One actually rarely runs across a pure simulation. Something that thrusts itself forward as 'just media' is almost always propaganda in one way or another (for a politics, a product, a lifestyle). Simulations in pure form, however, are precisely the content of emulation. The economic boundaries between the various hardware companies did not arise out of the characteristics of the computer medium, but out of historical circumstances: from ego-tripping to the drive to earn money. Emulation breaks through these artificial borders and thus discontinues the economic and cultural history of the computer medium.
At the same time emulation is the only means the computer has of safeguarding and unlocking its own history, now that one antique carrier and format after the other is disappearing. Emulation of all earlier hardware and software is the only form in which computer history can be written on the computer. No social or financial reality outside the computer appears in this history; only what the computer itself can do is admitted.

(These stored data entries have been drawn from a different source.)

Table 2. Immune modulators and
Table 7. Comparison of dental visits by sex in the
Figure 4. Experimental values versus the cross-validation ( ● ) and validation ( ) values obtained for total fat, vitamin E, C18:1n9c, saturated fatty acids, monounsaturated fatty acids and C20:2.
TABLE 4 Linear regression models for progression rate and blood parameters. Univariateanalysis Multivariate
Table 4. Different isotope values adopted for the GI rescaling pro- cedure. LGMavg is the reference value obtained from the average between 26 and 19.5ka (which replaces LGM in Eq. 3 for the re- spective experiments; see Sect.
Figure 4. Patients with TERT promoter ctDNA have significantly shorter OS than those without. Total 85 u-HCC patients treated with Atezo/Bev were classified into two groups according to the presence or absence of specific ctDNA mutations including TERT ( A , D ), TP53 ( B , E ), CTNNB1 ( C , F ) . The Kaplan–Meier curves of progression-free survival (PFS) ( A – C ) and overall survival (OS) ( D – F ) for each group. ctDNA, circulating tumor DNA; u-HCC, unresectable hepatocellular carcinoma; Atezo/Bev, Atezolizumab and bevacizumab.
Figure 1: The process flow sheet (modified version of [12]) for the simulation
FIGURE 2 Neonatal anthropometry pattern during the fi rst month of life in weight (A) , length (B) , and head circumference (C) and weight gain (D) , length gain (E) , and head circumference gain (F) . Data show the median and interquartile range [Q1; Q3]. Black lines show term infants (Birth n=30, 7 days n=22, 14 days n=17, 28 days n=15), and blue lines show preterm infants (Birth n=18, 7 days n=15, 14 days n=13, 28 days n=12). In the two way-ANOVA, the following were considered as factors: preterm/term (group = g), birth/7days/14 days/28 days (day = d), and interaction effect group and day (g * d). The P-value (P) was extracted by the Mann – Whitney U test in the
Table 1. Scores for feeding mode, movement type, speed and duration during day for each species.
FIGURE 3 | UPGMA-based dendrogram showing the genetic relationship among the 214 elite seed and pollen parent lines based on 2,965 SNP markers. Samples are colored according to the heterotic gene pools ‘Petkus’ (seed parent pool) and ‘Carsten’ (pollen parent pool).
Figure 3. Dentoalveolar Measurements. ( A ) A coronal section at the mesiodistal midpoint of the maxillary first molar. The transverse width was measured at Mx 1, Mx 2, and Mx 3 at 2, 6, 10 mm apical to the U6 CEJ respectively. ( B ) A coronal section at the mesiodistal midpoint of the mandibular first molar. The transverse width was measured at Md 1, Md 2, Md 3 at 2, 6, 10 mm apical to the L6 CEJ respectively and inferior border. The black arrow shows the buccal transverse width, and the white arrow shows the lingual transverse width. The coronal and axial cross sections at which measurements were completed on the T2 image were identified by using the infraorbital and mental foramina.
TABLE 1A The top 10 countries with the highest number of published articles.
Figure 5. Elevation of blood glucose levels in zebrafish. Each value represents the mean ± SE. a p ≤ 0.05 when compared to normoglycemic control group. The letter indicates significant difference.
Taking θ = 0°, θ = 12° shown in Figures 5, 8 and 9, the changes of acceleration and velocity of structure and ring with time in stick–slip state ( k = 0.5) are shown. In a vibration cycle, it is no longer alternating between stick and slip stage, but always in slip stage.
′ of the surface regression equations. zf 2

Classical historians object to this. The social, cultural, political, commercial reality that determines the form and content of a medium, they say, are just as much a part of that medium as its technical characteristics. This argument is true if you regard reality as the inextricable counterpart and partner of simulation. But that is not the only possible way of thinking, as I have suggested above. It is not the simulation-reality antithesis that is interesting, but the simulation-trance duo. If something causes a trance, then it is simulation. If you do not make use of a medium in order to become informed by it, but to create an intensity in yourself, you have left the paradigm of reality-simulation de facto and moved to the practice of simulation-trance. The play with pure signs generates blissful concentration on the other inner self. Emulation is the manner in which the posthistoric computer generation keeps its trances available in order to experience them all, to be able to keep becoming them all. All of them: Not only the trances of games, no, all the trances of media, cultures, religions. When you no longer believe in the claims of real history, then the dancing starts.